Don’t hold it against him, but Donnie Yen is Steven Seagal’s favourite modern-day ass-kicker, even if John Wick: Chapter 4 was the first time he’d been allowed to cut loose in a fashion Hong Kong audiences have been witnessing for decades, and even at that it only came at his own suggestion. He wasn’t the lead, though, so he’s still on the hunt for an American flick that puts him front and centre but doesn’t conspire to disappoint.

Tony Jaa literally exploded onto the scene by setting himself on fire and kicking somebody in the head in 2003’s Ong-Bak, but beyond being a faceless goon in the seventh Fast & Furious film, lurking in the background of Vin Diesel’s xXx: Return of Xander Cage, co-starring with Milla Jovovich in the woeful Monster Hunter, and lending support in the even more risible fourth Expendables, he hasn’t been given a sniff.

On the subject of Sylvester Stallone’s wretched fourth instalment, Iko Uwais was wasted as the villain. The Raid heralded the arrival of a potent and incredibly skilled martial artist who could actually act and emote, something that was hardly apparent in Mark Wahlberg’s mediocre Mile 22, dismal buddy comedy Stuber, or the mind-numbing G.I. Joe spinoff Snake Eyes.
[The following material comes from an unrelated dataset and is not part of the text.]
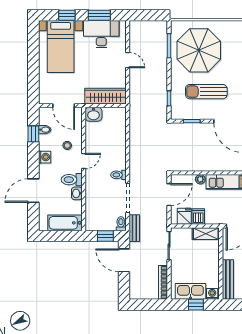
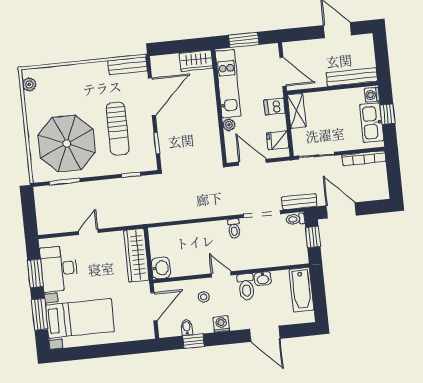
window: (67, 15) -> (40, 314), width x1.50
dishwasher: (198, 217) -> (275, 107), moved
door: (124, 260) -> (341, 210), swing flipped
That’s not to say Hollywood should be bending over backwards to accommodate them, but there’s a happy medium to be found. All of the aforementioned names became international stars in the action arena for their very specific skillset, but for whatever reason, as soon as they make the jump to the industry’s biggest studio system they find their edges sanded down to an indistinguishable nub.